SET TASK 1:
Copy the rows of collected data word for word, from the first row through the row that contains "6: (255, 286)", both included. Leave the pictures out.

SOURCE TEXT:

Eleven artists from New Mexico State University will showcase their work in an exhibition titled “Impermanent Topography” at the University Art Gallery. The artists are faculty and staff from the Department of Art in the College of Arts and Sciences. The show will run from Tuesday, Jan. 17 through Thursday, Feb. 9 with an opening reception from 5-7 p.m. on Friday, Jan. 20. 

“Impermanent Topography” was curated by the gallery’s interim director Michelle Lanteri and includes artwork by professor and department head Julia Barello, college assistant professor Tauna Cole-Dorn, associate professor Craig Cully, assistant professor Jessika Edgar, assistant professor Motoko Furuhashi, college assistant professor Richard Hesketh, assistant professor Wes Kline, manager of chemical safety Adam Labe, adjunct faculty member Bree Lamb, visiting assistant professor Jacob Muñoz and professor Rachel Stevens. 

“This exhibition addresses the social, political, geographical and cultural landscapes that comprise our ever-shifting understandings of contemporary life,” said Lanteri. "It grapples with the overlapping intersections of memory, selfhood, and information as described through the artists' inscriptions of identity in paint, metal, clay, digital media, experimental sculpture, and site-specific installation.”

Cully’s “Slaughter Series” confronts the undoing and reconstruction of life through accumulations of oil paint that question the unnatural yet customary process of harvesting livestock for foodstuffs.

Furuhashi’s coiled packing tape sculptures record her explorations of different exterior landscapes through collected earthly material.

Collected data
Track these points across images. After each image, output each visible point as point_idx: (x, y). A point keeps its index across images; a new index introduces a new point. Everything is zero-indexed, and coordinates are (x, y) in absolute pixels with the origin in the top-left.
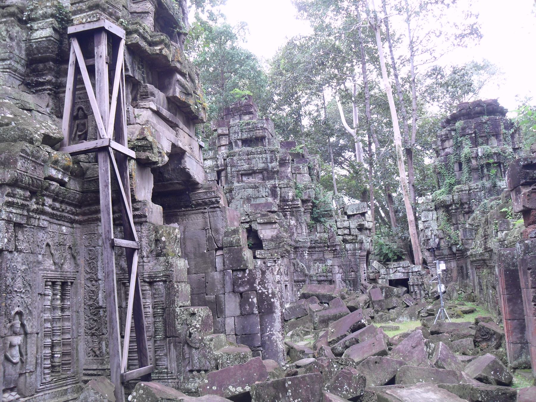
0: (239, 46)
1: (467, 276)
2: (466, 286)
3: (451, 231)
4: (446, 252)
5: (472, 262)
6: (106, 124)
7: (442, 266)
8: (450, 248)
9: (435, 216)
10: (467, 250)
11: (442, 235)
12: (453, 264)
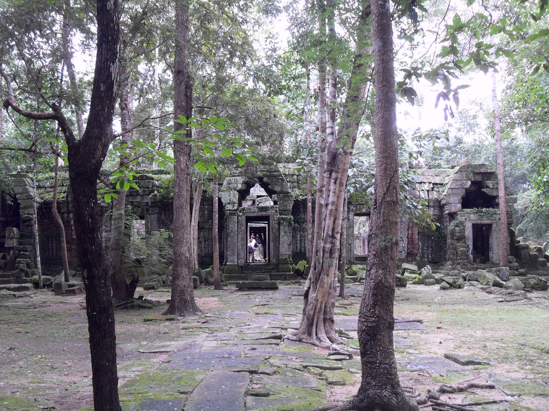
6: (255, 286)
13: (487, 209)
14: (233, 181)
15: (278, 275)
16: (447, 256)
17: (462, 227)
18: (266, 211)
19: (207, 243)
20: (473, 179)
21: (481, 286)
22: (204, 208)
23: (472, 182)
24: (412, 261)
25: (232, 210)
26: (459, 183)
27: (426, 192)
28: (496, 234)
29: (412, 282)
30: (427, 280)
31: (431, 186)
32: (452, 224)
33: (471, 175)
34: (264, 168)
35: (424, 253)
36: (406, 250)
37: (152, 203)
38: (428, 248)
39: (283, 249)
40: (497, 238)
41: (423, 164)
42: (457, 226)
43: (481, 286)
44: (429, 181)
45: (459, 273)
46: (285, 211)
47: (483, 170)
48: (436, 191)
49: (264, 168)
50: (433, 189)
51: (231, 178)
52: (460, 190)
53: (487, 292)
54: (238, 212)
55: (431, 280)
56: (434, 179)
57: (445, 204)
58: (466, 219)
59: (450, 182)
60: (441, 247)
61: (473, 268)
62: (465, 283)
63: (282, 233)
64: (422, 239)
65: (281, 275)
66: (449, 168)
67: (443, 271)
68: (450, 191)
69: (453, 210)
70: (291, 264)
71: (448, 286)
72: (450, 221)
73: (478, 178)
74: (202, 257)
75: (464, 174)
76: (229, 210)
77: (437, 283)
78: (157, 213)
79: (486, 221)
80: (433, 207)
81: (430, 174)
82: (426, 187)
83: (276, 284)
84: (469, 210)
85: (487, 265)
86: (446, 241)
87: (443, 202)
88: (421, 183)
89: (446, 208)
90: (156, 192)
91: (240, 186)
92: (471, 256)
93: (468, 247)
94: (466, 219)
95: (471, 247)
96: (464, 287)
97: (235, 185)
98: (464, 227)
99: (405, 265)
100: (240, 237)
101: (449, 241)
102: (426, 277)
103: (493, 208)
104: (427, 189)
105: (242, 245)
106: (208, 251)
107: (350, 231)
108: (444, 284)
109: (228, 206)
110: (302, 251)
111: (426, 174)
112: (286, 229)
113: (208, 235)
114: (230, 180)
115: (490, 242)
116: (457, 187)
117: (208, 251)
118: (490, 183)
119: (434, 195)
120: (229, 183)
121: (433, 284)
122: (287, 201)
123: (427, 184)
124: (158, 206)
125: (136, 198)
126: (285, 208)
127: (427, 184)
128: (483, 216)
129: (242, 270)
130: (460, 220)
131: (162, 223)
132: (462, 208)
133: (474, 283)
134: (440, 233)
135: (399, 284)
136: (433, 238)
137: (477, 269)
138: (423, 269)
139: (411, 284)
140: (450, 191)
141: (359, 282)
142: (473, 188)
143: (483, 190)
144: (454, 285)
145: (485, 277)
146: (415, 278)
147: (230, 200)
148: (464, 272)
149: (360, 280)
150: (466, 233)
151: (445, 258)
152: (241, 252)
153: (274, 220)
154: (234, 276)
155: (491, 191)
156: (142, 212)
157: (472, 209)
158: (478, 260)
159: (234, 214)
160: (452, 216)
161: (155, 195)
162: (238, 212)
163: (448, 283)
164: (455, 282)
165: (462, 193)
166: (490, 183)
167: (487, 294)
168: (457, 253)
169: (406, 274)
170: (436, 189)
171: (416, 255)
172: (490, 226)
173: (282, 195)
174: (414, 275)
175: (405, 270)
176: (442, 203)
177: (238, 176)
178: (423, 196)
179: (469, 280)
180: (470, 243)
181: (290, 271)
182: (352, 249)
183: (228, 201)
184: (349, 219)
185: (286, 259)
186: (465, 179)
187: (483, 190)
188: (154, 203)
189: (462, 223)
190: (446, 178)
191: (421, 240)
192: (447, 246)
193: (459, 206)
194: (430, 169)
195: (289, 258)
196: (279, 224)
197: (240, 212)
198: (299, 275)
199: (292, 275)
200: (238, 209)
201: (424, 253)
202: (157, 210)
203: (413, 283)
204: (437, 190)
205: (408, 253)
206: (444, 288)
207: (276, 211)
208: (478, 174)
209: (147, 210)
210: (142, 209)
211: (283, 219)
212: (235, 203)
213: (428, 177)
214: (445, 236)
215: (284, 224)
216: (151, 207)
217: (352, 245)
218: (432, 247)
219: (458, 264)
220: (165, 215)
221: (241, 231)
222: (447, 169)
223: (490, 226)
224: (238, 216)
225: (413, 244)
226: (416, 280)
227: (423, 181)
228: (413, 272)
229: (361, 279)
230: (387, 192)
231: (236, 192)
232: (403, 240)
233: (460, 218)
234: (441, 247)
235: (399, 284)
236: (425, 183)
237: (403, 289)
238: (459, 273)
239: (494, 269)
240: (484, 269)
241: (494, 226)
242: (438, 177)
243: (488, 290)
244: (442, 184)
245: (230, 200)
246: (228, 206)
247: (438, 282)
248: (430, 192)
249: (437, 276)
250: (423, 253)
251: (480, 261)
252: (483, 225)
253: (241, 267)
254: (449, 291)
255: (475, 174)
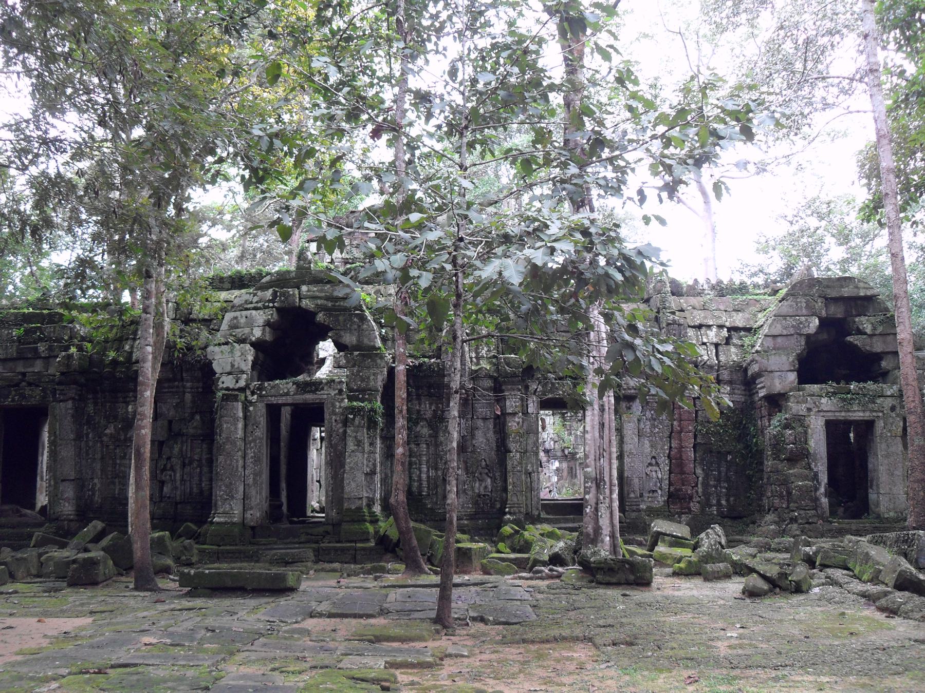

SET TASK 2:
Write out the part of the exhibition text that opens with "Eleven artists from" and closes with "p.m. on Friday, Jan. 20.", changing "University Art Gallery" to "Main Campus Gallery".

FULL OUTPUT 1:
Track these points across images. After each image, output each visible point as point_idx: (x, y). A point keeps its index across images; a new index introduces a new point. Everything is zero-indexed, and coordinates are (x, y) in absolute pixels with the origin in the top-left.
0: (239, 46)
1: (467, 276)
2: (466, 286)
3: (451, 231)
4: (446, 252)
5: (472, 262)
6: (106, 124)
7: (442, 266)
8: (450, 248)
9: (435, 216)
10: (467, 250)
11: (442, 235)
12: (453, 264)
6: (255, 286)

FULL OUTPUT 2:
Eleven artists from New Mexico State University will showcase their work in an exhibition titled “Impermanent Topography” at the Main Campus Gallery. The artists are faculty and staff from the Department of Art in the College of Arts and Sciences. The show will run from Tuesday, Jan. 17 through Thursday, Feb. 9 with an opening reception from 5-7 p.m. on Friday, Jan. 20.